The first issue of Dabiq even had a sort of classified ad for "all Muslim doctors, engineers, scholars, and specialists" to come and join ISIS.

The most recent installment of Dabiq asserts that two new wilayat, or provinces, had been established in the region where the Syrian-Iraqi border had once been. The magazine describes the new provinces as a successful step in "eliminating any remaining traces of the kufri, nationalistic borders." Pictures of a military parade celebrating the announcement accompany the article, along with pictures of a well-staffed checkpoint, a bustling marketplace, and ISIS police patrolling the area.

In many ways Dabiq is not a new phenomenon. Osama bin Laden's Service Office during the 1980s Afghan war against the Soviets produced a similar magazine, Jihad, which was widely available around the Muslim world, was translated into many languages and was principally a fund-raising and recruiting tool designed to encourage young Muslim men to travel to Afghanistan and neighboring Pakistan to support the Afghan jihad.

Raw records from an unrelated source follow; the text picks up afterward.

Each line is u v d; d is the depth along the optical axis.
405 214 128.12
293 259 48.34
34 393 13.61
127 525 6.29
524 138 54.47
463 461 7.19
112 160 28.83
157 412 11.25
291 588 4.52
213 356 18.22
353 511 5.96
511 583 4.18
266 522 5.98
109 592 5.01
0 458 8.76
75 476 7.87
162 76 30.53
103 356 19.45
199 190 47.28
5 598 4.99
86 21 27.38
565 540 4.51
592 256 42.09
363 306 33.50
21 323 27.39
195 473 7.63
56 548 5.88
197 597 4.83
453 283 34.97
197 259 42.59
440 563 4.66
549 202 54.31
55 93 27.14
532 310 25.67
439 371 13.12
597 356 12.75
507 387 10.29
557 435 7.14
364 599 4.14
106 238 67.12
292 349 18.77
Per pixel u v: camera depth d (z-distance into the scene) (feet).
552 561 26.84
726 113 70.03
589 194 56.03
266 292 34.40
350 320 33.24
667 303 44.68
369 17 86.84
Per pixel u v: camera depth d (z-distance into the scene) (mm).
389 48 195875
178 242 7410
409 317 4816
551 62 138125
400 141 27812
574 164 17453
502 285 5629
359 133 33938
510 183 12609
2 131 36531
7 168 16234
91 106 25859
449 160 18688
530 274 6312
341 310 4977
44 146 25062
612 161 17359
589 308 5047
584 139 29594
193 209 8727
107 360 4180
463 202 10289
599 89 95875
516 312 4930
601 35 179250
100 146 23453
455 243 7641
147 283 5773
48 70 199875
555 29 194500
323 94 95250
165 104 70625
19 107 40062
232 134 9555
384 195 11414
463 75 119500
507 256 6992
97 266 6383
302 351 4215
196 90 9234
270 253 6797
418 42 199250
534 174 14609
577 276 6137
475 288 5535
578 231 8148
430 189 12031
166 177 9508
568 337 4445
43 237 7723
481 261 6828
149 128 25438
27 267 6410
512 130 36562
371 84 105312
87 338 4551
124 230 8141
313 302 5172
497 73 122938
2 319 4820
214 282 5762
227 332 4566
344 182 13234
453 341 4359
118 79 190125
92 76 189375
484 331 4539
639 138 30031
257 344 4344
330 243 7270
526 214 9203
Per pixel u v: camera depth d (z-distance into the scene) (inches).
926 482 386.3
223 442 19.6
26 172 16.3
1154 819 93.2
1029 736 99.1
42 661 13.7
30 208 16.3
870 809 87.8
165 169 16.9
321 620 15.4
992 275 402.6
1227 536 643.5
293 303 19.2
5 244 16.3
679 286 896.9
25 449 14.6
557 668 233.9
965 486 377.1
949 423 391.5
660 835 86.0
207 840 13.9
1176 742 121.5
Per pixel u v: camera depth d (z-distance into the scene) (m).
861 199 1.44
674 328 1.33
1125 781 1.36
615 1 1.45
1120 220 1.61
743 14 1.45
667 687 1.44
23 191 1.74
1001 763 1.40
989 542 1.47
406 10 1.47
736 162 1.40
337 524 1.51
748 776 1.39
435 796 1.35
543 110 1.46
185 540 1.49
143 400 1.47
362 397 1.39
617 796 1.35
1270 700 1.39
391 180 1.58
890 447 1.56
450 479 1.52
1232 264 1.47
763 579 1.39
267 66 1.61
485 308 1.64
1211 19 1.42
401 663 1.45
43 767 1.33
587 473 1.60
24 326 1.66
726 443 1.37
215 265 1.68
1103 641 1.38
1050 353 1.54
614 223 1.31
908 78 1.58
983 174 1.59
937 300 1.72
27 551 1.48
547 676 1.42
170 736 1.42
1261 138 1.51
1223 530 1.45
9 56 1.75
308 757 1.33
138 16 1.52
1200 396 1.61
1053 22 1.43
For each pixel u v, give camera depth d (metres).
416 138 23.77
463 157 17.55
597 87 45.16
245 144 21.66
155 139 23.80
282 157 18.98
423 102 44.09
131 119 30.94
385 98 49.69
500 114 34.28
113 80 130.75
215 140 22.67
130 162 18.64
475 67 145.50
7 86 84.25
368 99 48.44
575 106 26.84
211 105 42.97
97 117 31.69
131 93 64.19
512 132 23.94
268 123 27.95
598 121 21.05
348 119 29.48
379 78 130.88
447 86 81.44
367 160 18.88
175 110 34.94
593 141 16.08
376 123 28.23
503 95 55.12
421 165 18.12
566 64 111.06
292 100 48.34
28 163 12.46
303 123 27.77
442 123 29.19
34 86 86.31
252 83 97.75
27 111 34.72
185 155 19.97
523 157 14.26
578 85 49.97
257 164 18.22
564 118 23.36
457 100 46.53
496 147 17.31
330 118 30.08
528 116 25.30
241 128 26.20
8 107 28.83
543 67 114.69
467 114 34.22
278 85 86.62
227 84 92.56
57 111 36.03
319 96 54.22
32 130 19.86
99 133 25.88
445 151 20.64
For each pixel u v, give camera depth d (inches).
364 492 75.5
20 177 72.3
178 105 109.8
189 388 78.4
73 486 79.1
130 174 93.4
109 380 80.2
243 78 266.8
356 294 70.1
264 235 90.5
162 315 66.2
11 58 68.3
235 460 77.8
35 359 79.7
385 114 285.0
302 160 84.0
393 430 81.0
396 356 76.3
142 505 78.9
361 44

More recently, al Qaeda in the Arabian Peninsula from its headquarters in Yemen has been publishing Inspire, another well-produced online magazine. Inspire, published for the past four years, clearly served as something of a model for Dabiq. Both are well laid out and feature graphics and photos prominently.

The Dabiq feature titled "In the Words of the Enemy," where a helpful quote from an official or analyst from the West is included, is a direct copy of an Inspire feature. Dabiq's most recent issue features a portion of U.S. Secretary of Defense Chuck Hagel's testimony before the Senate Armed Services Committee in which he discussed how much of a threat ISIS is to the United States.

But the two webzines share few similarities beyond that. Inspire was very much focused on recruiting lone-wolf jihadists and inspiring homegrown extremism in the West, but Dabiq includes only a few vague sentences about carrying out attacks in the West.

Where Inspire included instructions on bomb-making and building weapons to carry our attacks in the West, Dabiq focuses almost entirely on the actions of ISIS in Iraq and Syria and encourages followers to join the jihad there. In the third issue of Dabiq an ISIS writer asserts, "This life of jihad is not possible until you pack and move to the Khilafah," meaning to leave your home and travel to ISIS' areas of control in Iraq and Syria.

The purpose of the Dabiq webzine is quite different from Inspire: It is to encourage and perpetuate ISIS' successful insurgencies in Iraq and Syria, not to foster homegrown extremism or lone-wolf attacks in the West.

That's about the only good news that one can glean from Dabiq.